### Rows

** Start **

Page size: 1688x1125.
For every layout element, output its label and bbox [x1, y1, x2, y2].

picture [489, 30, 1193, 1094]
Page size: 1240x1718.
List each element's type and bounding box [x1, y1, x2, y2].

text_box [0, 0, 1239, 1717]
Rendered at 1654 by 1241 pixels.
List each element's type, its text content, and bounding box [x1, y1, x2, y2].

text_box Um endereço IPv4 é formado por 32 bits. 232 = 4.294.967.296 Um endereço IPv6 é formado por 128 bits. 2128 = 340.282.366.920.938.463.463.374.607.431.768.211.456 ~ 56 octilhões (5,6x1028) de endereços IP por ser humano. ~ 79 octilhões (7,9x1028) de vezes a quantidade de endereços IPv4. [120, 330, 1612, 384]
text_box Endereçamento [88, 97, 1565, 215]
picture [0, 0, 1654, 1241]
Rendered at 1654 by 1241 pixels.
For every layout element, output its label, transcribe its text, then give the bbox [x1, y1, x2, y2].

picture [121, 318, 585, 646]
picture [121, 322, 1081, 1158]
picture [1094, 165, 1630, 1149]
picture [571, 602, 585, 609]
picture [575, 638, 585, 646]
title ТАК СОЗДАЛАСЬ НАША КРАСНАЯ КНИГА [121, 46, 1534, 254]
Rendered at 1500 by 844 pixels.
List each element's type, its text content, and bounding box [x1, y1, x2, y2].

** End **

### Given request
Give the items above as a JSON list of strings, one string per line, omitting blank lines.

### Final answer
[
  "Page size: 1688x1125.",
  "For every layout element, output its label and bbox [x1, y1, x2, y2].",
  "picture [489, 30, 1193, 1094]",
  "Page size: 1240x1718.",
  "List each element's type and bounding box [x1, y1, x2, y2].",
  "text_box [0, 0, 1239, 1717]",
  "Rendered at 1654 by 1241 pixels.",
  "List each element's type, its text content, and bounding box [x1, y1, x2, y2].",
  "text_box Um endereço IPv4 é formado por 32 bits. 232 = 4.294.967.296 Um endereço IPv6 é formado por 128 bits. 2128 = 340.282.366.920.938.463.463.374.607.431.768.211.456 ~ 56 octilhões (5,6x1028) de endereços IP por ser humano. ~ 79 octilhões (7,9x1028) de vezes a quantidade de endereços IPv4. [120, 330, 1612, 384]",
  "text_box Endereçamento [88, 97, 1565, 215]",
  "picture [0, 0, 1654, 1241]",
  "Rendered at 1654 by 1241 pixels.",
  "For every layout element, output its label, transcribe its text, then give the bbox [x1, y1, x2, y2].",
  "picture [121, 318, 585, 646]",
  "picture [121, 322, 1081, 1158]",
  "picture [1094, 165, 1630, 1149]",
  "picture [571, 602, 585, 609]",
  "picture [575, 638, 585, 646]",
  "title ТАК СОЗДАЛАСЬ НАША КРАСНАЯ КНИГА [121, 46, 1534, 254]",
  "Rendered at 1500 by 844 pixels.",
  "List each element's type, its text content, and bounding box [x1, y1, x2, y2]."
]